No-one looked at the first Motorola DynaTAC and predicted this would happen 30 years later. And yet, what a fascinating little subculture of rules and conventions must surround those trucks, what a brilliant place to do ethnography. And, if asked, would you predict these things will last, or will they disappear? Will they expand from phones into all sorts of other services, adding all sorts of peripatetic services for teens? Or will they quickly disappear, killed off by a change in regulation or technology? I have no idea, but it's a good thing to think about.
Another one: there are books written by robots on Amazon - expensive books - and other robots are pretending to have copies of those books for sale and are having bidding wars with further robots about them.

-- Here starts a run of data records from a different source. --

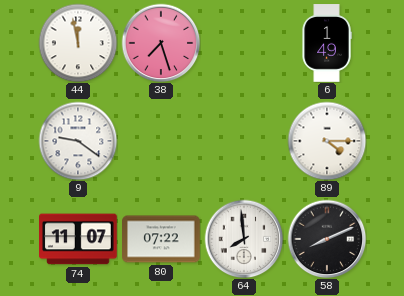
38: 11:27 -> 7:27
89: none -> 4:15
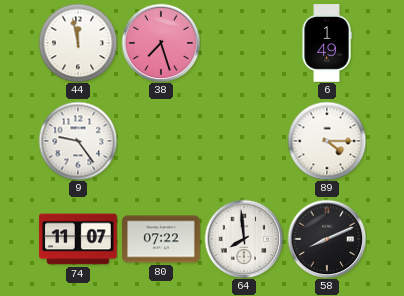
9: 9:21 -> 9:24
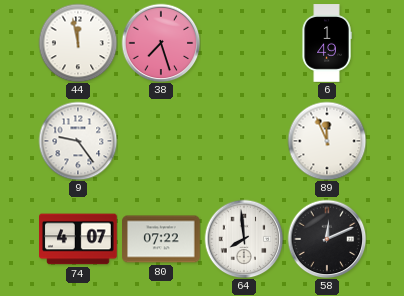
89: 4:15 -> 11:56
74: 11:07 -> 4:07
58: 8:11 -> 12:11
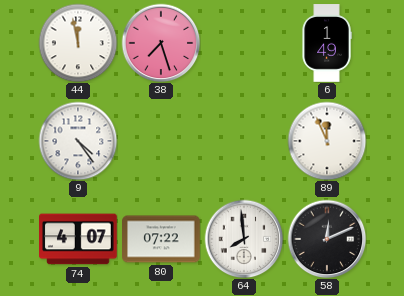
9: 9:24 -> 4:24
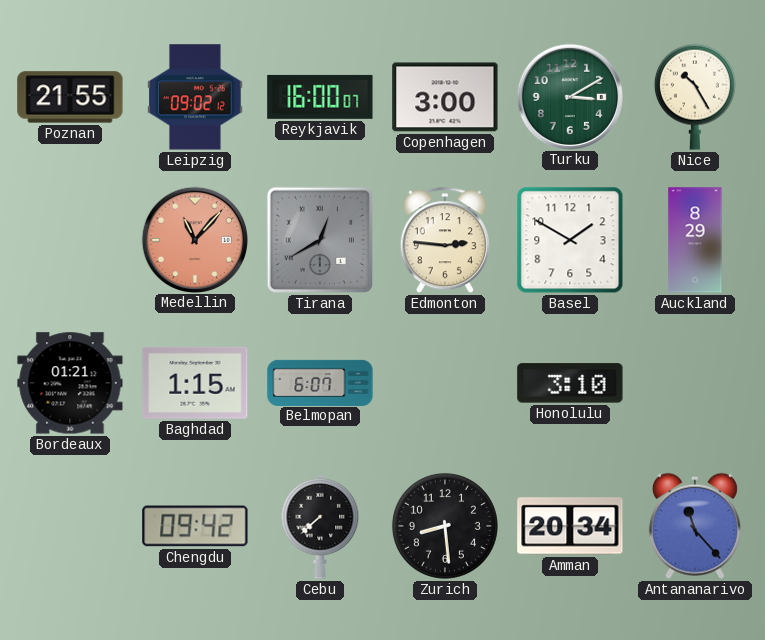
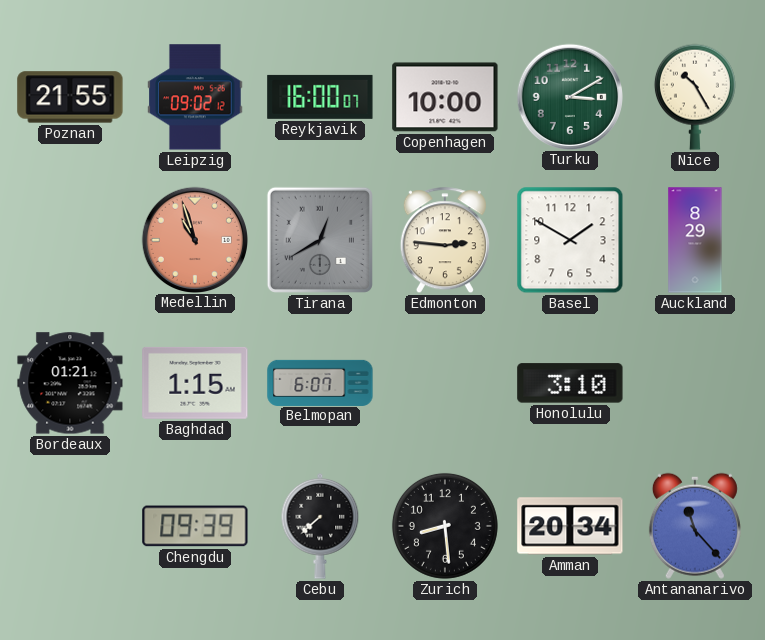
Copenhagen: 3:00 -> 10:00
Medellin: 11:07 -> 10:57
Chengdu: 09:42 -> 09:39
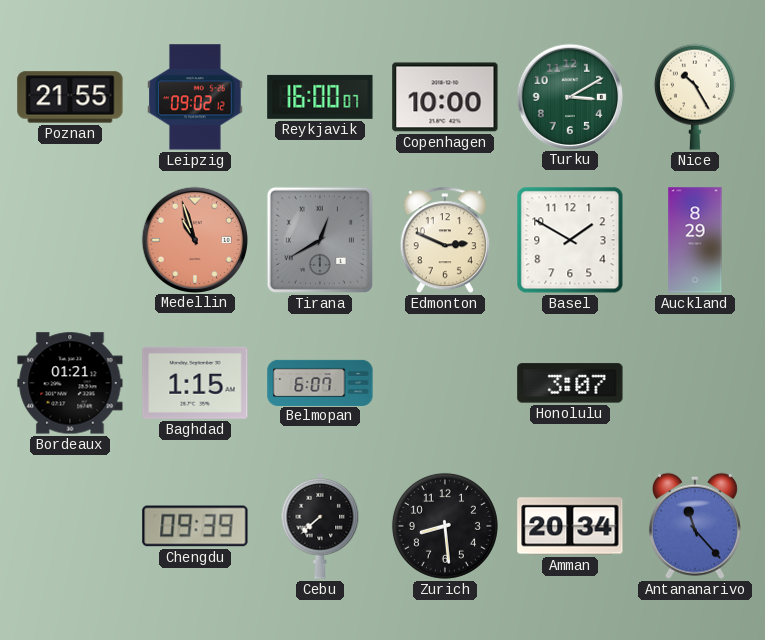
Edmonton: 2:46 -> 2:49
Honolulu: 3:10 -> 3:07
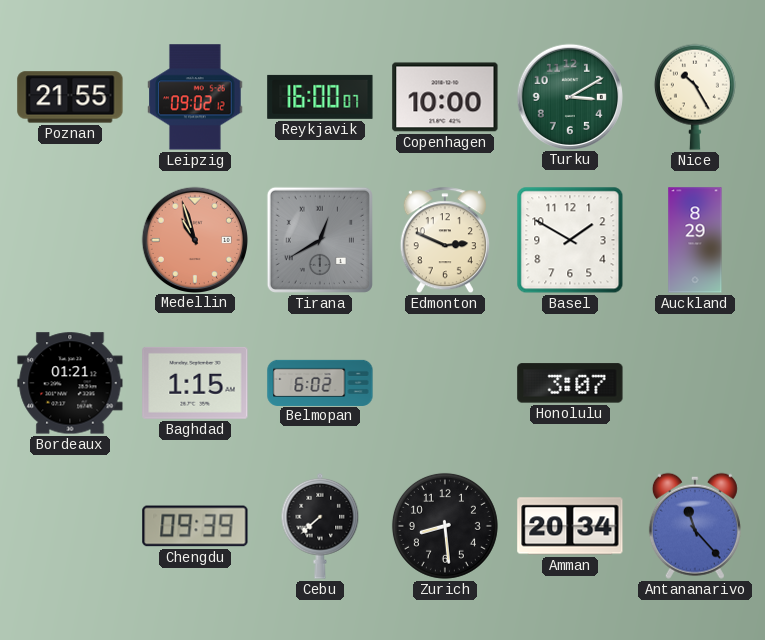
Belmopan: 6:07 -> 6:02
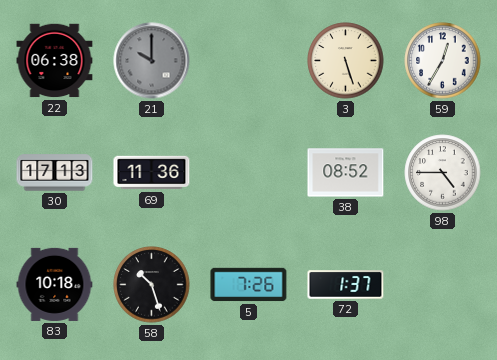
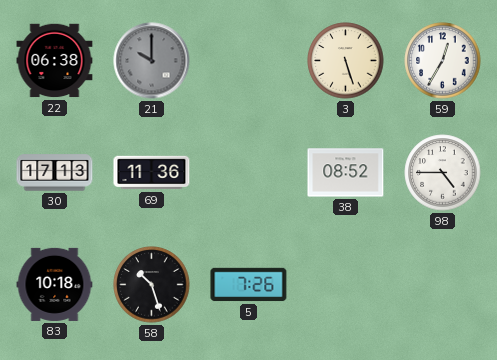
72: 1:37 -> none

There's an utterly fascinating post about this concept at http://carlos.bueno.org/2012/02/bots-seized-control.html. This tells the tale of a robot-written book (it scrapes the text from Wikipedia entries and, if anyone ever orders a copy, prints it on demand) about the Turing Test, which is a test to determine if you're human or software. It contains the following, awesome passage: "So with 'Turing Test' we have a delightful futuristic absurdity: a computer program, pretending to be human, hawking a book about computers pretending to be human, while other computer programs pretend to have used copies of it. A book that was never actually written, much less printed and read."
No-one looked at Amazon for the first time and imagined that would happen. That's why prediction is such a mug's game. The only safe bet is to assume all sorts of odd little consequences will spring from any big technological change. Imagining the unintended consequences when robots are trading all our media always has me chuckling. When they're writing the ads, it'll be even better.